El momento álgido de una jornada en la que se han abierto y consumido 8.000 botellas certificó el significado de la fiesta organizada por la Asociación de Sidra Natural de Gipuzkoa. Joxe Miguel Bereziartua y su mujer, Eva Aranburu, han recibido un homenaje por su larga trayectoria promocionando la cultura sidrera desde su establecimiento de Astigarraga. «Eso sí que es sacar jugo a sus vidas», recordó metafóricamente el bertsolari Aitor Mendiluze. Pues bien, la entrega del obsequio por parte de la asociación -un pin de mayor valor sentimental que económico- fue protagonizada por sus hijos, Oskar y Aitor. Guiño familiar que tuvo seguida con el baile del aurresku por parte de las nueras.

El simbolismo del acto -conducido con oficio por Imanol Artola- puso el contexto propicio al mensaje principal de la jornada. Entre la emoción y el orgullo, Bereziartua articuló un discurso con carga de profundidad. Breve, corporativo, de sidrero a sidrero. «Nuestros padres, abuelos y antecesores han hecho una gran labor, y los próximos también tendrán que seguir con la tradición para mantener el prestigio de la sidra». Convertido en el Mesías al que le tocaba esta vez anunciar la Buena Nueva de la cosecha de este año, bordó su intervención, vaso de sidra en mano, con un provocativo «edan eta zabaldu» (bebe y difúndelo).

Sus palabras fueron ovacionadas por una Plaza de la Constitución abarrotada, que presidieron en el momento del ‘brindis oficial’ sidreros, alcaldes de municipios vinculados a esta bebida -Astigarraga, Usurbil, Hernani, Donostia y Azpeitia- y representantes institucionales del Gobierno Vasco -la consejera de Desarrollo Económico y Competitividad, Arantxa Tapia echó un capote al sector con su presencia-, y la Diputación de Gipuzkoa, cuyo director de Desarrollo Rural, Xabier Arruti, manifestó la implicación foral con el sector. No brindaron una, sino dos veces. La foto de familia exigió repetición y el personal se prestó dada la calidad de la sidra degustada. Cámaras contentas, paladares encantados.

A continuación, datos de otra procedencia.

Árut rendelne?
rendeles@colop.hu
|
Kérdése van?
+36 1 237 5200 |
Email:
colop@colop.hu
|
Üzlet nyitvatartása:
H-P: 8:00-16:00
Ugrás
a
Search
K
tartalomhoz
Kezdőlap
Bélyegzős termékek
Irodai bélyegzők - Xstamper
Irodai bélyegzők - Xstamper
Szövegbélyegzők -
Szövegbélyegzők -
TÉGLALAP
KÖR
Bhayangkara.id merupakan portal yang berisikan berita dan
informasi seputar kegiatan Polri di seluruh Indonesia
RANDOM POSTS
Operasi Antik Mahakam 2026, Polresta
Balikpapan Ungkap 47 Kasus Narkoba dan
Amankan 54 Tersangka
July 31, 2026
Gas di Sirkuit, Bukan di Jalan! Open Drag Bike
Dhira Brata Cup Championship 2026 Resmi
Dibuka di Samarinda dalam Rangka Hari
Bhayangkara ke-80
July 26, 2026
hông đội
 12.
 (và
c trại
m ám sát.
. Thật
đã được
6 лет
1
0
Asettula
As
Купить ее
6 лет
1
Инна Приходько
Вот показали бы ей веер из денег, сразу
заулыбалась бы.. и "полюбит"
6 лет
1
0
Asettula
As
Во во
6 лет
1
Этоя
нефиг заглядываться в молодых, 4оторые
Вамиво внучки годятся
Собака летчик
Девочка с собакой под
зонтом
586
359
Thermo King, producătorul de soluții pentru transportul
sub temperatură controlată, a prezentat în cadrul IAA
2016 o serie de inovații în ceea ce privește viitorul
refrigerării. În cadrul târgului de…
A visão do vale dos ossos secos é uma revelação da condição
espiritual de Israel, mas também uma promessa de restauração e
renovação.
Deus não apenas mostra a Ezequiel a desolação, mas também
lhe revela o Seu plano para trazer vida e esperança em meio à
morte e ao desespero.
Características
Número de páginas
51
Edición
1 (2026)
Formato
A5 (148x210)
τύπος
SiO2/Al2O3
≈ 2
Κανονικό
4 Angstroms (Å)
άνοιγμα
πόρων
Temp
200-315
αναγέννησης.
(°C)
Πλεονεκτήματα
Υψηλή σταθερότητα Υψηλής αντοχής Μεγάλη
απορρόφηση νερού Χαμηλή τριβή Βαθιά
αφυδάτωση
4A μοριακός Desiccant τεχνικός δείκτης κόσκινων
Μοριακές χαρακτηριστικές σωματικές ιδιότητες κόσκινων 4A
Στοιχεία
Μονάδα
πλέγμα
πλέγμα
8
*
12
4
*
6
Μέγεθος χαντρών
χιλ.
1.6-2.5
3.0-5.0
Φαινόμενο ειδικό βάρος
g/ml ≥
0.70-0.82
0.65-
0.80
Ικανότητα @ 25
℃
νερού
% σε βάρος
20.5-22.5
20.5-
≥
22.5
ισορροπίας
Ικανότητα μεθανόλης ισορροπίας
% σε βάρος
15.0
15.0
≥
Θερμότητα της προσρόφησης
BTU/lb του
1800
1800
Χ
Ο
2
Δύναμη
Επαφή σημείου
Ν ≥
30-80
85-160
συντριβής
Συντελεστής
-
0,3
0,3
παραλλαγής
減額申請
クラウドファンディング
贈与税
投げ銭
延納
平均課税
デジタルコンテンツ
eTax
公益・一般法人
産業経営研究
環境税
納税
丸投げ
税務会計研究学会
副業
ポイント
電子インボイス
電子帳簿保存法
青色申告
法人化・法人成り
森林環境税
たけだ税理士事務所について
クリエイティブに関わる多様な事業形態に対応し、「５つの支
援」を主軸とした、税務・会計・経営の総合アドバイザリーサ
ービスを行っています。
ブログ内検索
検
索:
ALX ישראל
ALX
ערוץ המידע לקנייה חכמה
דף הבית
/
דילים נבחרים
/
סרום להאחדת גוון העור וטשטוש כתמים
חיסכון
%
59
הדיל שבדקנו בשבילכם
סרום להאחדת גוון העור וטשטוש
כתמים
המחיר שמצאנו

Delimitado por vallas y por un cordón de curiosos que grababan la estampa, se colocó un antiguo lagar, en el centro mismo de la plaza, ubicación elegida con premeditación y alevosía para evidenciar dónde y cómo se inicia la elaboración de la sidra. Allí dirigía el proceso de prensado de la manzana el hernaniarra Eñaut Agirre, quien subrayaba la labor de tres jóvenes sidreros que exhibían su habilidad para recoger las frutas con la ‘Kizkia’ a una velocidad superior a la manzana por segundo.

Junto al lagar cedido por Aburuza, de Aduna, y la ‘matxaka’ llevada por Lizeaga, de Astigarraga, el grupo de trabajo extraía el primer mosto recién elaborado con la cosecha de 2017. Según la Asociación de Sidra Natural de Gipuzkoa, «este año tenemos una cosecha abundante en cantidad y calidad, y una manzana de gran carácter, gracias al clima que hemos tenido este verano. La recogida se ha adelantado respecto a otros años ya que la madurez también se ha adelantado en muchos de los casos».

Expectación en el lagar

El meollo de toda la fiesta de la sidra causó expectación. Eñaut Agirre comentó que «ahora que estamos prensando la manzana la gente se dedica a observar, pero luego cuando ofrezcamos el mosto obtenido -sin alcohol- ya empiezan a preguntar e interesarse por el proceso. Se establece un momento de cercanía, sobre todo con los turistas, porque la gente de aquí ya sabe mucho de esto».

Unos y otros pudieron elegir el producto de 33 sidrerías, cuyos responsables escanciaron su bebida en los puestos, bajo los arcos de la plaza. Uno de ellos, Ion Astiazaran, productor de la sidra de sello familiar elaborada en Iruin (Zubieta), explicaba que «para nosotros es importante estar en una plaza así y, de hecho, traemos nuestra mejor sidra, para que la gente se quede con una buena sensación de la marca. Hoy más que las ventas, el objetivo es ver gestos de satisfacción en los consumidores». No obvió que un Sagardo Eguna tiene su trastienda. «Hay quien trae la sidra que le ha sobrado y se nota en la cara que pone la gente que prueba un vaso y tira lo de dentro». Tampoco niega que «hay algo de racaneo entre los asistentes. Algunos vienen a pedir la sidra, enseñan el ticket y se lo vuelven a guardar».

Como novedad, la asociación Fruitel colocó un puesto con distintas variedades de manzana sidrera, un elemento más para divulgar una cultura que se transmite de generación en generación para nuestro disfrute.